Tough new rules on pollution from vehicles, proposed by the US Environmental Protection Agency this week, could reshape one of the world’s largest industries and transform how millions of people get around. The goal, government officials say, is to get many more electric vehicles in many more driveways

But another way to look at the proposed rules is as some 1,400 pages of modeling, charts, and dense regulatory language—enough to make any environmental wonk’s heart chirp like an endangered songbird. And buried in there is a fascinating federal flip-flop: an attempt to close a loophole that may be partially responsible for the exploding size of passenger vehicles on US roads.

To understand the change, you need to start in the 1970s, when the “SUV loophole,” as policy nerds call it, was created. US lawmakers were writing the nation’s first auto pollution rules, at a time when the only people driving heavy vehicles like trucks were folks who had things to haul or real reasons to drive off-road. Farmers and construction workers and such. Who else would shell out to buy and fuel such a big set of wheels? It made sense to place trucks under more lenient fuel-efficiency rules than for cars.

Cut to 2010. In the midst of creating new tailpipe emission rules for cars, the Obama administration’s EPA used the same logic to carve out an additional and similar exception for large vehicles based on their “footprints”—the area between their wheels. An automaker selling cars with bigger footprints faced less stringent tailpipe emissions rules than those selling sedans or compacts.

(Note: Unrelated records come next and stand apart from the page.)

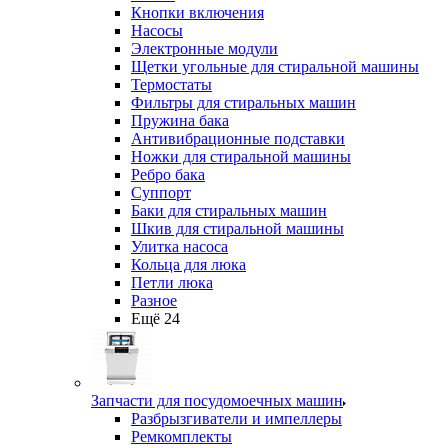
Кнопки включения
Насосы
Электронные модули
Щетки угольные для стиральной машины
Термостаты
Фильтры для стиральных машин
Пружина бака
Антивибрационные подставки
Ножки для стиральной машины
Ребро бака
Суппорт
Баки для стиральных машин
Шкив для стиральной машины
Улитка насоса
Кольца для люка
Петли люка
Разное
Ещё 24
Запчасти для посудомоечных машин
Разбрызгиватели и импеллеры
Ремкомплекты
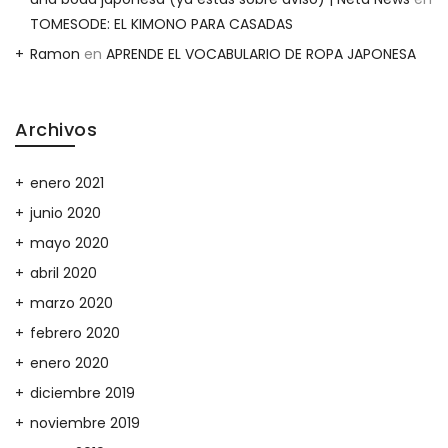
TOMESODE: EL KIMONO PARA CASADAS
Ramon
en
APRENDE EL VOCABULARIO DE ROPA JAPONESA
Archivos
enero 2021
junio 2020
mayo 2020
abril 2020
marzo 2020
febrero 2020
enero 2020
diciembre 2019
noviembre 2019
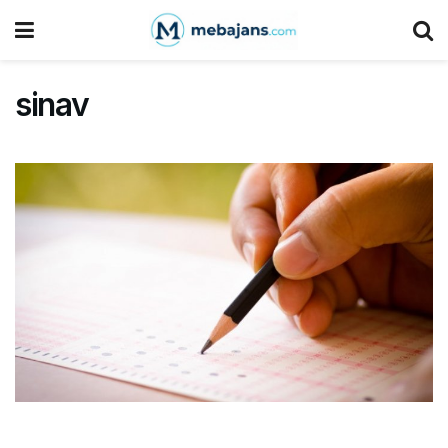
sinav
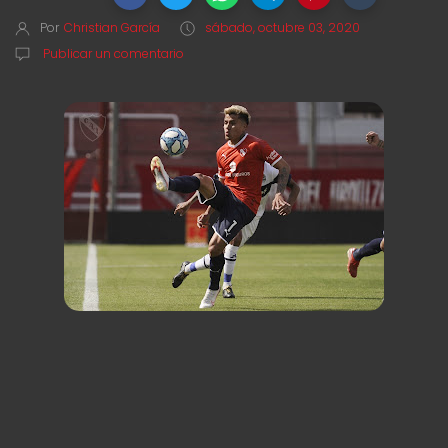
Por
Christian García
sábado, octubre 03, 2020
Publicar un comentario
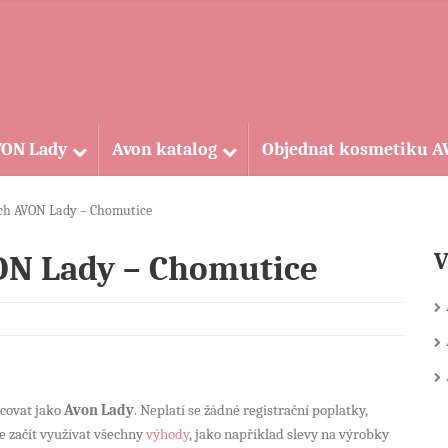
VON Lady
Avon katalog
Objednat kosmetiku 
ch AVON Lady – Chomutice
V
ON Lady – Chomutice
acovat jako
Avon Lady
. Neplatí se žádné registrační poplatky,
e začít využívat všechny
výhody
, jako například slevy na výrobky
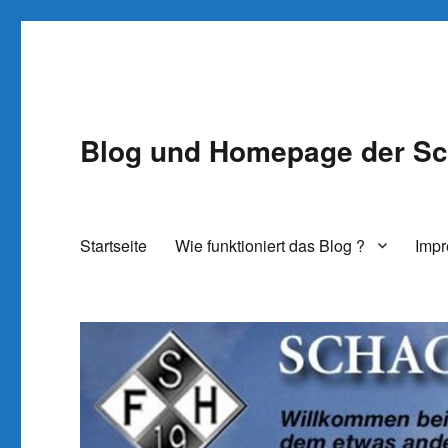
Blog und Homepage der Sc
Startseite
Wie funktioniert das Blog ?
Imp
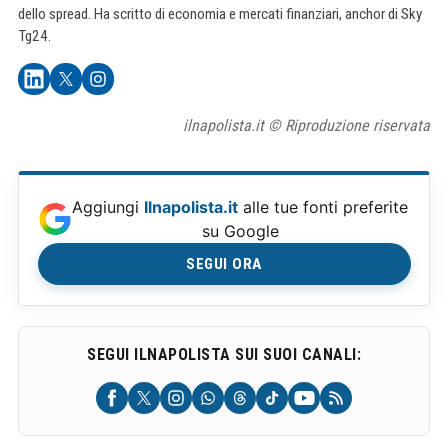
dello spread. Ha scritto di economia e mercati finanziari, anchor di Sky
Tg24.
ilnapolista.it © Riproduzione riservata
Aggiungi
Ilnapolista.it
alle tue fonti preferite
su Google
SEGUI ORA
SEGUI ILNAPOLISTA SUI SUOI CANALI:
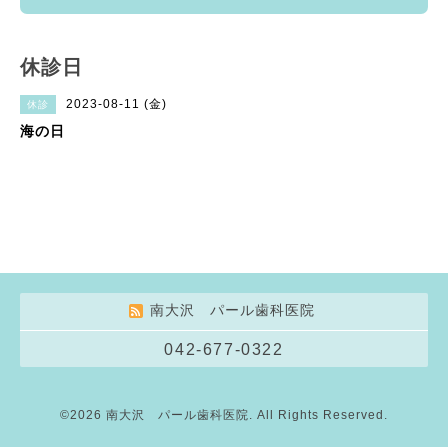
休診日
2023-08-11 (金)
休診
海の日
南大沢 パール歯科医院
042-677-0322
©2026
南大沢 パール歯科医院
. All Rights Reserved.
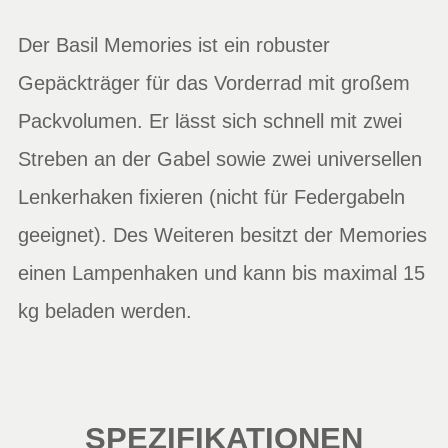
Der Basil Memories ist ein robuster
Gepäckträger für das Vorderrad mit großem
Packvolumen. Er lässt sich schnell mit zwei
Streben an der Gabel sowie zwei universellen
Lenkerhaken fixieren (nicht für Federgabeln
geeignet). Des Weiteren besitzt der Memories
einen Lampenhaken und kann bis maximal 15
kg beladen werden.
SPEZIFIKATIONEN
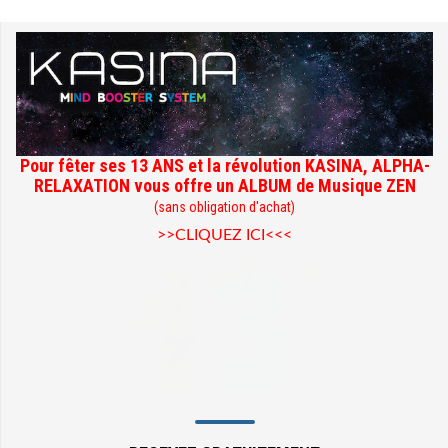
Pour fêter ses 13 ANS et la révolution KASINA, ALPHA-
RELAXATION vous offre un ALBUM de Musique ZEN
(sans obligation d'achat)
>>CLIQUEZ ICI<<<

Since then, truck and SUV sales have exploded far beyond ranchers and others who actually need such vehicles for their work. SUVs, which a decade ago made up one-fifth of new vehicle sales, now account for three-fifths, according to analytics firm J.D. Power. And car sales have plummeted, from about half of new vehicles sold to just one in five.

During that time, automakers got savvy about the emissions regulation system. A new category of vehicle, the crossover-utility, functions as a passenger car. They’re used by families, are driven for commutes, have no role to play on construction sites, and do little day-to-day hauling.

But because they have four-wheel drive, or a bit more cargo space, or a third row of seats, they’re big enough to qualify as trucks, at least for emissions regulations purposes. The result is a “blurring [of] the lines between cars and light trucks,” says Simon Mui, the head of state and federal clean vehicle policy advocacy at the Natural Resources Defense Council, an environmental advocacy group. Automakers, meanwhile, can sell larger SUVs and trucks because these smaller “trucks” bring down the overall emissions of the vehicles they sell—helping them comply with federal tailpipe emissions rules. 

But the rise of these heavier vehicles has not been kind to the planet. A February report by the International Energy Agency, an intergovernmental energy policy organization, pointed out that SUVs consume about 20 percent more oil (as fuel) than the average medium-size non-SUV car. The world’s 330 million SUVs released 1 billion tons of carbon in 2022, the group found. If SUVs were a country, they’d rank sixth for emissions in the world, just behind Japan. Meanwhile, a decade-long increase in pedestrian road deaths has been linked to the increasing size of the American car. People hit at high speeds by big vehicles are less likely to walk away.